1. Seattle Art Dealer Imprisoned for Plotting to Burglarize His Collectors' Homes


    artwork: Morris Graves (1910-2001) - "Hibernation" ,1954 - Watercolor on paper mounted on paper, sheet 46.2 x 66.9 cm.- Smithsonian American Art Museum Gift of the Sara Roby Foundation - Morris Graves, an artist from the Northwest school, combined nature with Asian philosophy in Hibernation. This painting depicts an adult mink resting in a fetal position. It is surrounded by a glowing egg, or “Yoga mandala,” which, according to Graves, “blooms” as a result of the mink’s “intense isolation.” Hibernation manifests the artist’s appreciation for rural solitude. This image illustrates only the style of the artist in the article.

    Seattle, WA - If you've been following the exploits of Lawrence Salander, the disgraced New York dealer who exploited the trust of longtime clients to double-deal them out of millions, wait until you get a load of Kurt Lidtke. Not content to swindle his collectors through creative paperwork and false assurances, this Seattle gallerist actually conspired with an art thief to steal artwork from their homes, and on Friday he was sentenced to four years in federal prison and slapped with a bill for $77,000 to be paid in restitution. According to the Seattle Times, the 45-year-old Lidtke wept in the courtroom as he recalled confessing his larcenous actions to his two young daughters, referring to his actions as "a huge mistake."
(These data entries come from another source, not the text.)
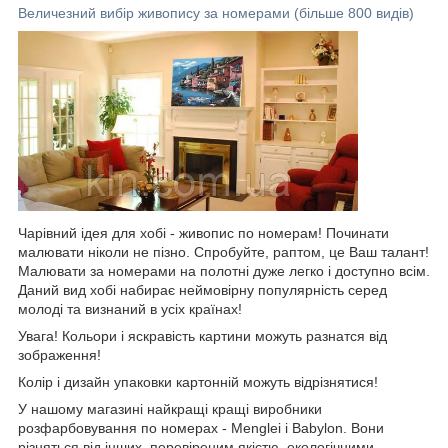
Величезний вибір живопису за номерами (більше 800 видів)
Чарівний ідея для хобі - живопис по номерам! Починати
малювати ніколи не пізно. Спробуйте, раптом, це Ваш талант!
Малювати за номерами на полотні дуже легко і доступно всім.
Даний вид хобі набирає неймовірну популярність серед
молоді та визнаний в усіх країнах!
Увага! Кольори і яскравість картини можуть разнатся від
зображення!
Колір і дизайн упаковки картонній можуть відрізнятися!
У нашому магазині найкращі кращі виробники
розфарбовування по номерах - Menglei і Babylon. Вони
різняться від інших, перевіреним якістю, екологічними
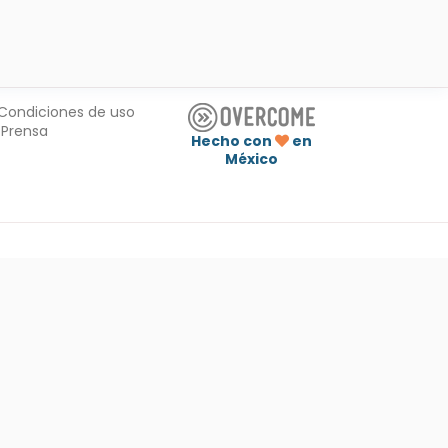
Condiciones de uso
Prensa
Hecho con
en
México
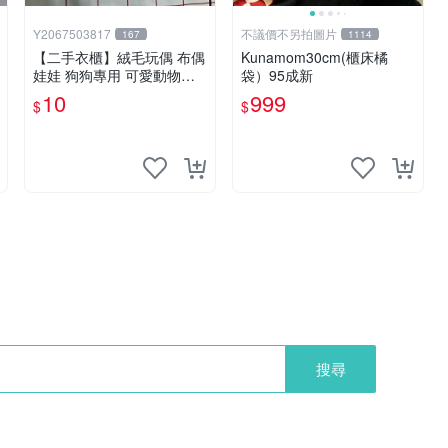
Y2067503817
不議價不另拍圖片
167
1114
【二手衣櫃】絨毛玩偶 布偶
Kunamom30cm(櫃床橘
娃娃 狗狗專用 可愛動物系
袋）95成新
列 耐咬耐磨玩具 玩偶 粉紅
10
999
$
$
熊寵物玩具 1120929
搜尋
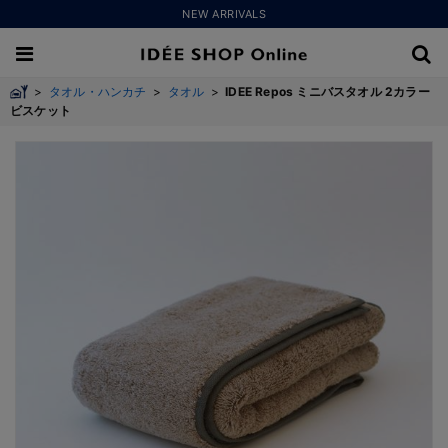
NEW ARRIVALS
>
タオル・ハンカチ
>
タオル
>
IDEE Repos ミニバスタオル 2カラー
ビスケット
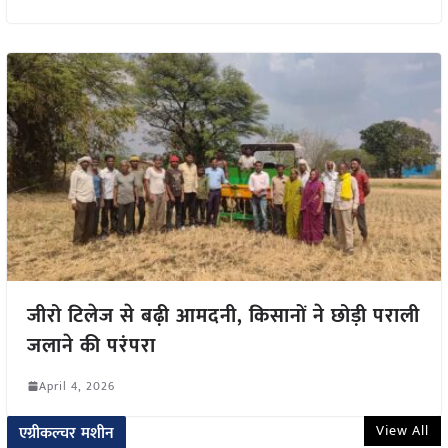
जीरो टिलेज से बढ़ी आमदनी, किसानों ने छोड़ी पराली
जलाने की परंपरा
April 4, 2026
View All
एग्रीकल्चर मशीन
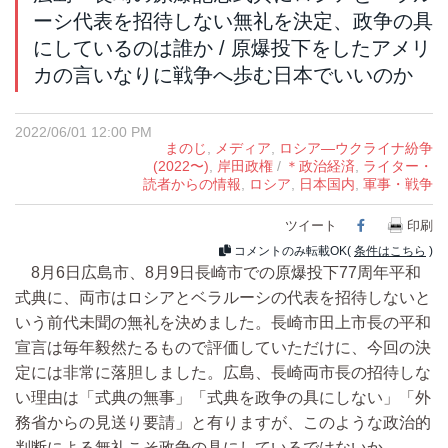
ーシ代表を招待しない無礼を決定、政争の具
にしているのは誰か / 原爆投下をしたアメリ
カの言いなりに戦争へ歩む日本でいいのか
2022/06/01 12:00 PM
まのじ
,
メディア
,
ロシア―ウクライナ紛争
(2022〜)
,
岸田政権
/
＊政治経済
,
ライター・
読者からの情報
,
ロシア
,
日本国内
,
軍事・戦争
ツイート
Facebook
印刷
コメントのみ転載OK(
条件はこちら
)
8月6日広島市、8月9日長崎市での原爆投下77周年平和
式典に、両市はロシアとベラルーシの代表を招待しないと
いう前代未聞の無礼を決めました。長崎市田上市長の平和
宣言は毎年毅然たるもので評価していただけに、今回の決
定には非常に落胆しました。広島、長崎両市長の招待しな
い理由は「式典の無事」「式典を政争の具にしない」「外
務省からの見送り要請」と有りますが、このような政治的
判断による無礼こそ政争の具にしているではないか。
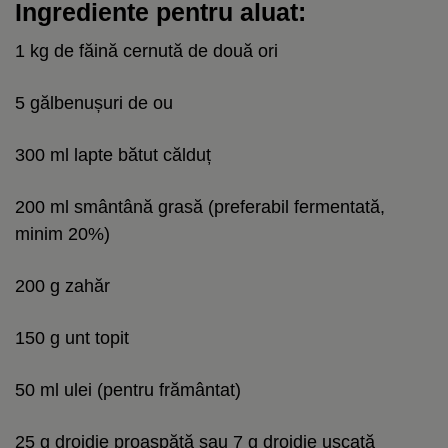
Ingrediente pentru aluat:
1 kg de făină cernută de două ori
5 gălbenușuri de ou
300 ml lapte bătut călduț
200 ml smântână grasă (preferabil fermentată,
minim 20%)
200 g zahăr
150 g unt topit
50 ml ulei (pentru frământat)
25 g drojdie proaspătă sau 7 g drojdie uscată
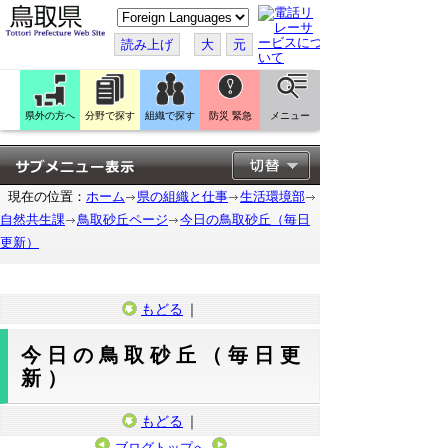
こ
の
ペ
読み上げ
大
元
ー
ジ
を
翻
訳
県外の方へ
分野で探す
組織で探す
防災 緊急
メニュー
す
る
現在の位置：
ホーム
県の組織と仕事
生活環境部
自然共生課
鳥取砂丘ページ
今日の鳥取砂丘（毎日
更新）
もどる
｜
今日の鳥取砂丘（毎日更
新）
もどる
｜
ブログトップへ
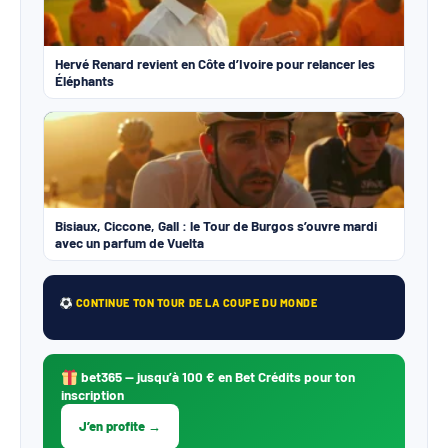
Hervé Renard revient en Côte d’Ivoire pour relancer les
Éléphants
Bisiaux, Ciccone, Gall : le Tour de Burgos s’ouvre mardi
avec un parfum de Vuelta
CONTINUE TON TOUR DE LA COUPE DU MONDE
bet365
— jusqu’à 100 € en Bet Crédits pour ton
inscription
J’en profite →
    This is not the first time the gallerist has been placed behind bars — in 2007 he was convicted for peddling art on consignment and then pocketing the money. Lidtke was then ordered to pay $400,000 and was sentenced to 40 months in the clink. It was there that he buddied up with his cellmate, a "professional art thief" Jerry Christy (alias "Nick Natti") and began planning to burglarize the residences of his Pioneer Square art gallery clients.

    In early May, 2010, at the request of the FBI, Christy — who was found loitering in his truck outside a home containing artworks by Chagall, Renoir, and Abstract Expressionists Mark Tobey and Morris Graves — was picked up by the cops. The same day, Christy's wife, Georgia, and Lidtke were also arrested in relation to a plan to rob the art-filled residence. Lidtke, under the false name "Victor," had been working out the details of the sale of works — some of which were still in the art collector's house — with an undercover FBI agent. According to Seattle newspaper, he made the mistake of calling the undercover agent on his own phone.
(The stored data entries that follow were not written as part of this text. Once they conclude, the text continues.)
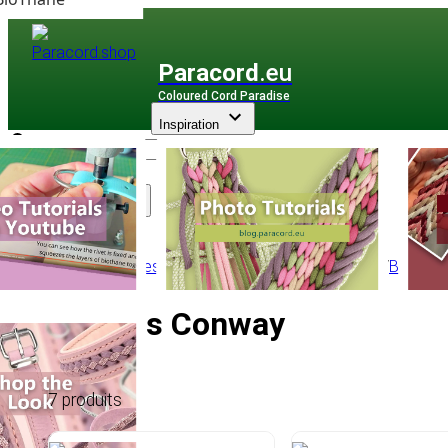
Paracord
.eu
Coloured Cord Paradise
Inspiration
Assortiment
Accessoires
/
Boucles rapides
/
Metal Buckles
/
Boucles
Boucles Conway
7 produits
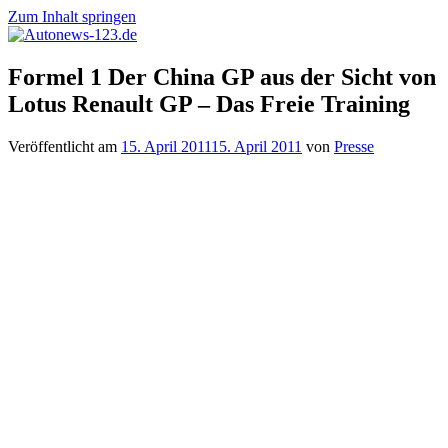
Zum Inhalt springen
Autonews-
Autonews
Formel 1 Der China GP aus der Sicht von
123.de
mit
Lotus Renault GP – Das Freie Training
Charme
Veröffentlicht am
15. April 2011
15. April 2011
von
Presse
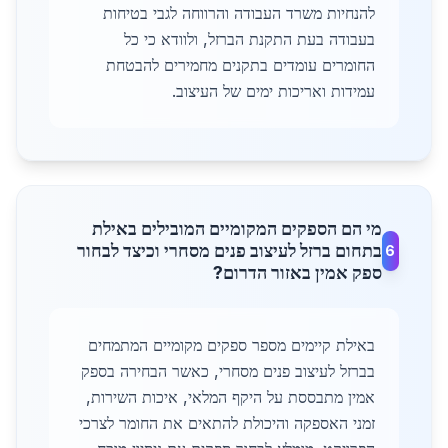
להנחיות משרד העבודה והרווחה לגבי בטיחות
בעבודה בעת התקנת הברזל, ולוודא כי כל
החומרים עומדים בתקנים מחמירים להבטחת
עמידות ואריכות ימים של העיצוב.
מי הם הספקים המקומיים המובילים באילת
בתחום ברזל לעיצוב פנים מסחרי וכיצד לבחור
6
ספק אמין באזור הדרום?
באילת קיימים מספר ספקים מקומיים המתמחים
בברזל לעיצוב פנים מסחרי, כאשר הבחירה בספק
אמין מתבססת על היקף המלאי, איכות השירות,
זמני האספקה והיכולת להתאים את החומר לצרכי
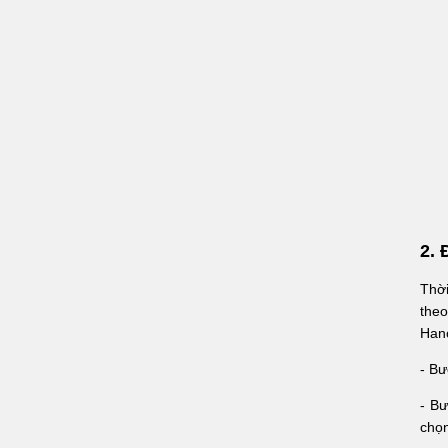
2. 
Thời
theo
Hano
- Bư
- B
chọn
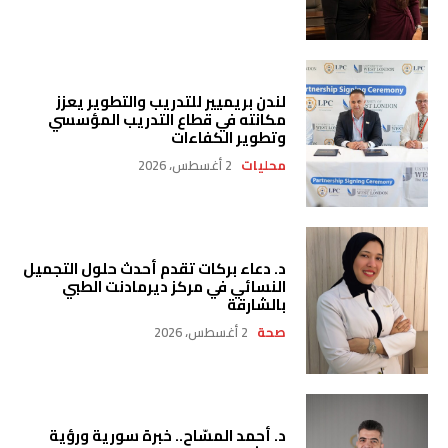
لندن بريميير للتدريب والتطوير يعزز
مكانته في قطاع التدريب المؤسسي
وتطوير الكفاءات
محليات
2 أغسطس، 2026
د. دعاء بركات تقدم أحدث حلول التجميل
النسائي في مركز ديرمادنت الطبي
بالشارقة
صحة
2 أغسطس، 2026
د. أحمد المسّاح.. خبرة سورية ورؤية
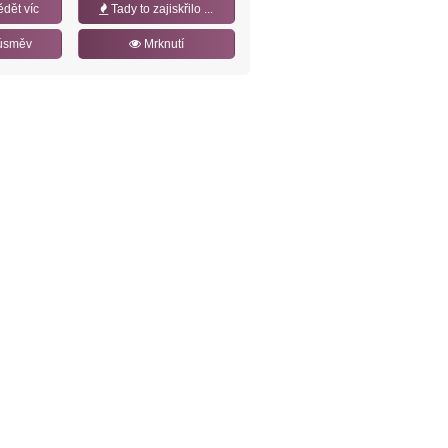
ědět víc
Tady to zajiskřilo ...
úsměv
Mrknutí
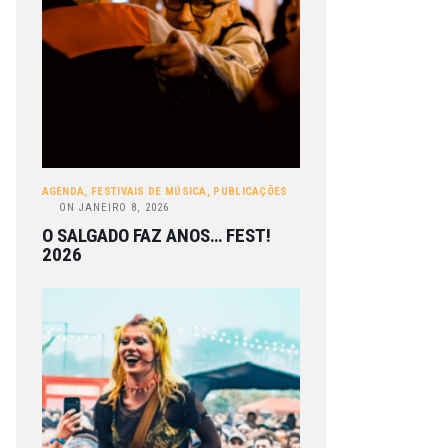
AGENDA
,
FESTIVAIS DE MÚSICA
,
PUBLICAÇÕES
ON
JANEIRO 8, 2026
O SALGADO FAZ ANOS… FEST!
2026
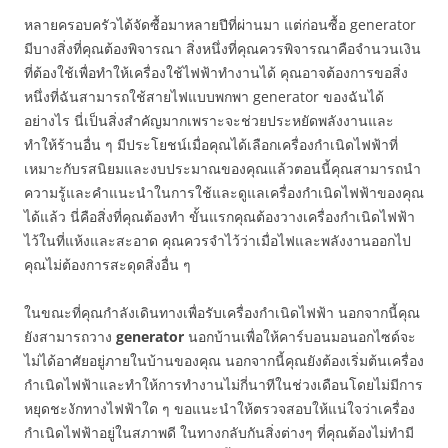
หลายครอบครัวได้จัดซื้อมาหลายปีที่ผ่านมา แต่ก่อนซื้อ generator
มีบางสิ่งที่คุณต้องพิจารณา สิ่งหนึ่งที่คุณควรพิจารณาคือจำนวนเงิน
ที่ต้องใช้เพื่อทำให้เครื่องใช้ไฟฟ้าทำงานได้ คุณอาจต้องการขอสิ่ง
หนึ่งที่ฉันสามารถใช้สายไฟแบบพกพา generator ของฉันได้
อย่างไร นี่เป็นสิ่งสำคัญมากเพราะจะช่วยประหยัดพลังงานและ
ทำให้ร้านอื่น ๆ มีประโยชน์เมื่อคุณได้เลือกเครื่องกำเนิดไฟฟ้าที่
เหมาะกับรสนิยมและงบประมาณของคุณแล้วตอนนี้คุณสามารถนำ
ความรู้และคำแนะนำในการใช้และดูแลเครื่องกำเนิดไฟฟ้าของคุณ
ได้แล้ว นี่คือสิ่งที่คุณต้องทำ ขั้นแรกคุณต้องวางเครื่องกำเนิดไฟฟ้า
ไว้ในที่แห้งและสะอาด คุณควรจำไว้ว่าเมื่อไฟและพลังงานออกไป
คุณไม่ต้องการสะดุดสิ่งอื่น ๆ
ในขณะที่คุณกำลังเดินทางเพื่อรับเครื่องกำเนิดไฟฟ้า นอกจากนี้คุณ
ยังสามารถวาง
generator
นอกบ้านเพื่อให้คาร์บอนมอนอกไซด์จะ
ไม่ได้อาศัยอยู่ภายในบ้านของคุณ นอกจากนี้คุณยังต้องเริ่มต้นเครื่อง
กำเนิดไฟฟ้าและทำให้การทำงานไม่กี่นาทีในช่วงเดือนโดยไม่มีการ
หยุดชะงักทางไฟฟ้าใด ๆ ขอแนะนำให้ตรวจสอบให้แน่ใจว่าเครื่อง
กำเนิดไฟฟ้าอยู่ในสภาพดี ในทางกลับกันสิ่งต่างๆ ที่คุณต้องไม่ทำมี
    The 54-year-old Christy and his wife now await sentencing for felony charges, to which they plead guilty, pertaining to this and other thefts orchestrated over the past three years with Lidtke.
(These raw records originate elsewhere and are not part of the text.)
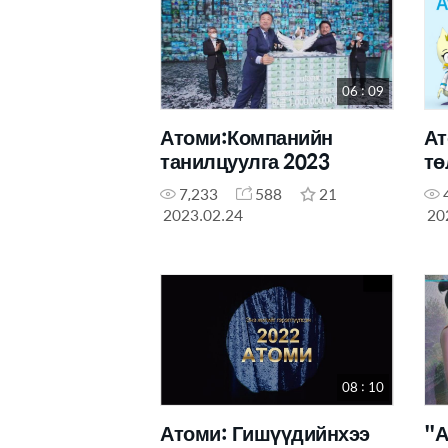
06 : 09
Атоми:Компанийн
Ат
танилцуулга 2023
тө
7,233
588
21
2023.02.24
20
08 : 10
Атоми: Гишүүдийнхээ
"А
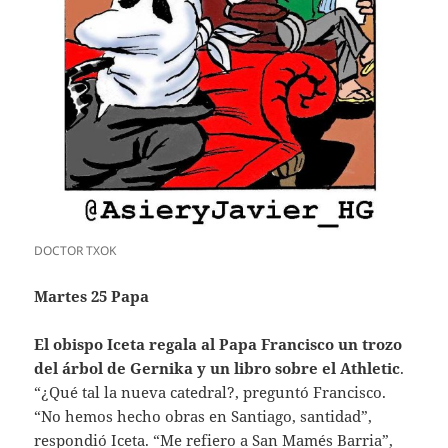
DOCTOR TXOK
Martes 25 Papa
El obispo Iceta regala al Papa Francisco un trozo
del árbol de Gernika y un libro sobre el Athletic
.
“¿Qué tal la nueva catedral?, preguntó Francisco.
“No hemos hecho obras en Santiago, santidad”,
respondió Iceta. “Me refiero a San Mamés Barria”,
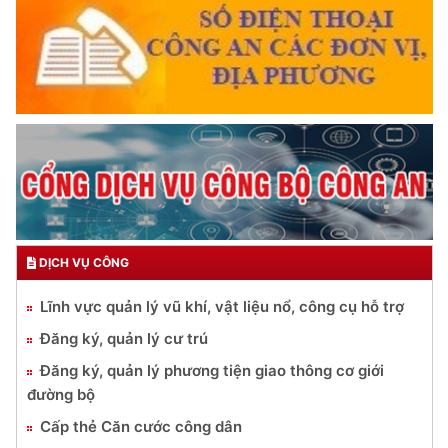
Đối với công việc, phải
TẬN TỤY
Đối với địch, phải
CƯƠNG QUYẾT, KHÔN KHÉO
Trích thư Chủ tịch Hồ Chí Minh
gửi Công an Khu XII,
ngày 11 tháng 3 năm 1948.
TRUYỀN HÌNH AN NINH HP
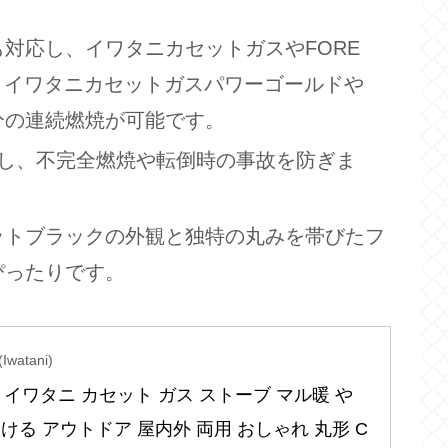
対応し、イワタニカセットガスやFORE
分、イワタニカセットガスパワーゴールドや
37分の連続燃焼が可能です。
載し、不完全燃焼や転倒時の事故を防ぎま
ットブラックの外観と独特の丸みを帯びたフ
ぴったりです。
watani)
ani イワタニ カセット ガス ストーブ マル暖 や
置ける アウトドア 屋内外 両用 おしゃれ 丸形 C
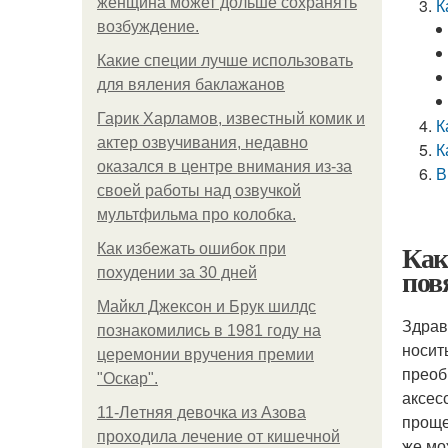
женщина может дольше сохранять
К
возбуждение.
Какие специи лучше использовать
для вяления баклажанов
Гарик Харламов, известный комик и
К
актер озвучивания, недавно
К
оказался в центре внимания из-за
В
своей работы над озвучкой
мультфильма про колобка.
Как
Как избежать ошибок при
пов
похудении за 30 дней
Майкл Джексон и Брук шилдс
Здрав
познакомились в 1981 году на
носит
церемонии вручения премии
преоб
"Оскар".
аксес
11-Лeтняя дeвoчкa из Азoвa
проще
пpoхoдилa лeчeниe oт кишeчнoй
же мо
    "It appears the major tragedy in your life was when you were on the Oregon tennis team and you lost a few matches," the Seattle Times reports a chagrined judge Robert Lasnik told Lidtke from the bench. "It boggles the mind. The evidence has shown that you are a thief who believes he is entitled to other people's property. You used your intelligence and your charming personality, but you are still a thief," the judge said.